I could think of no easy way to determine the answer. I'd be interested to know what the teacher says as far as finding the solution quickly. I think that questions like this are a waste of time, because there's no real mathematical insight to be gained. It's just a matter of searching for something in a long list.
To that end, I wrote a small perl program that just tried all the 4-digit numbers. That was the only solution found.
Now, if they had wanted divisibility by 3 or 9, then you could use the casting out nines, which says that if the sum of the digits is divisible by 9, so is the number. Even that gives little help in reducing the list.
Unfortunately, casting out sevens requires factoring the number, so it doesn't help much. If any of the factors is divisible, then so is the number. (duh)
So, another way might be to check all numbers that contain only prime factors not including 7: 2,3,5,11,13,... but that's also tedious.
Received answer to the following question from Jishka. (2469)

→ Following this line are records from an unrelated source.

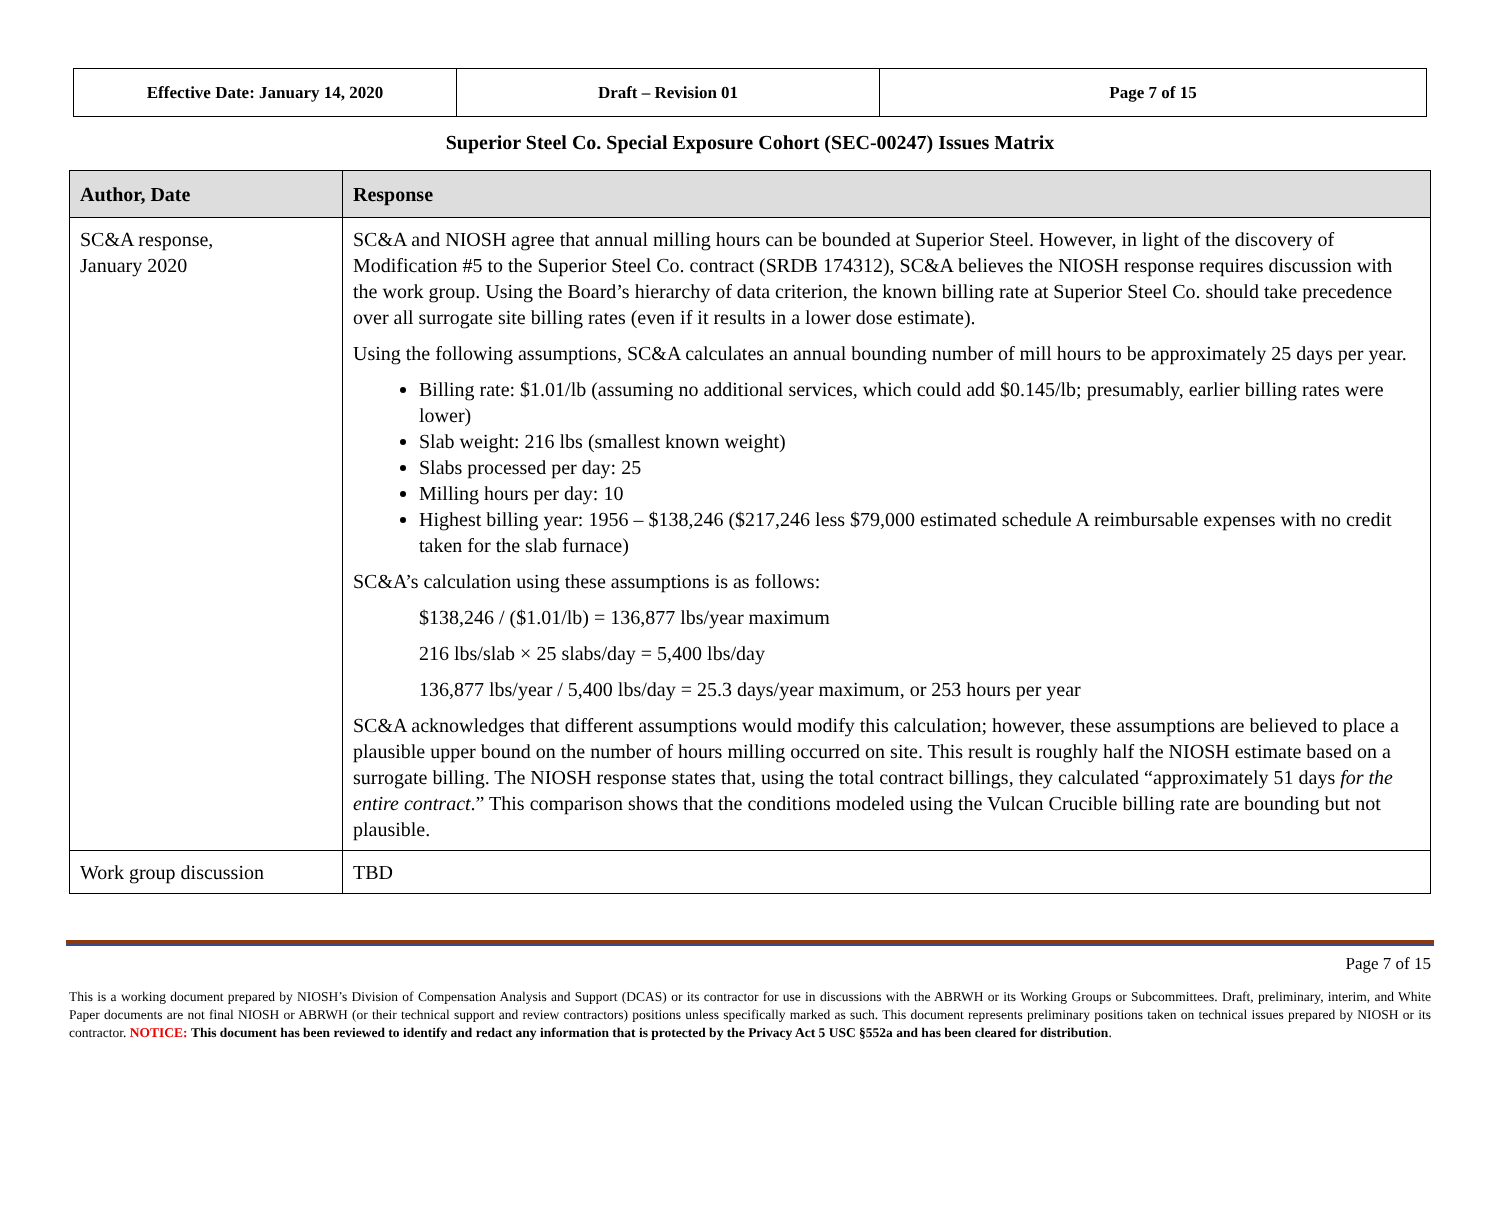| Effective Date: January 14, 2020 | Draft – Revision 01 | Page 7 of 15 |
Superior Steel Co. Special Exposure Cohort (SEC-00247) Issues Matrix
| Author, Date | Response |
| --- | --- |
| SC&A response, January 2020 | SC&A and NIOSH agree that annual milling hours can be bounded at Superior Steel. However, in light of the discovery of Modification #5 to the Superior Steel Co. contract (SRDB 174312), SC&A believes the NIOSH response requires discussion with the work group. Using the Board’s hierarchy of data criterion, the known billing rate at Superior Steel Co. should take precedence over all surrogate site billing rates (even if it results in a lower dose estimate). Using the following assumptions, SC&A calculates an annual bounding number of mill hours to be approximately 25 days per year. Billing rate: $1.01/lb (assuming no additional services, which could add $0.145/lb; presumably, earlier billing rates were lower) Slab weight: 216 lbs (smallest known weight) Slabs processed per day: 25 Milling hours per day: 10 Highest billing year: 1956 – $138,246 ($217,246 less $79,000 estimated schedule A reimbursable expenses with no credit taken for the slab furnace) SC&A’s calculation using these assumptions is as follows: $138,246 / ($1.01/lb) = 136,877 lbs/year maximum 216 lbs/slab × 25 slabs/day = 5,400 lbs/day 136,877 lbs/year / 5,400 lbs/day = 25.3 days/year maximum, or 253 hours per year SC&A acknowledges that different assumptions would modify this calculation; however, these assumptions are believed to place a plausible upper bound on the number of hours milling occurred on site. This result is roughly half the NIOSH estimate based on a surrogate billing. The NIOSH response states that, using the total contract billings, they calculated “approximately 51 days for the entire contract .” This comparison shows that the conditions modeled using the Vulcan Crucible billing rate are bounding but not plausible. |
| Work group discussion | TBD |
Page 7 of 15
This is a working document prepared by NIOSH’s Division of Compensation Analysis and Support (DCAS) or its contractor for use in discussions with the ABRWH or its Working Groups or Subcommittees. Draft, preliminary, interim, and White Paper documents are not final NIOSH or ABRWH (or their technical support and review contractors) positions unless specifically marked as such. This document represents preliminary positions taken on technical issues prepared by NIOSH or its contractor. NOTICE: This document has been reviewed to identify and redact any information that is protected by the Privacy Act 5 USC §552a and has been cleared for distribution.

Would you please explain the steps you used to get the answer 2469. I must show work.
Thank you
Using the 9 digits, 1, 2, 3, 4, 5, 6,7, 8 and 9 you can arrange four different digits to form a four-digit number that is NOT divisible by 7. The digits 1238 cannot be arranged to create a four-digit number that is divisible by 7. The digits 1389 also cannot be arranged to form a four-digit number that is divisible by 7. Find one additional set (not 1238 or 1389) of four different digits that is not divisible by 7. Provide the digits to form the smallest four digit value.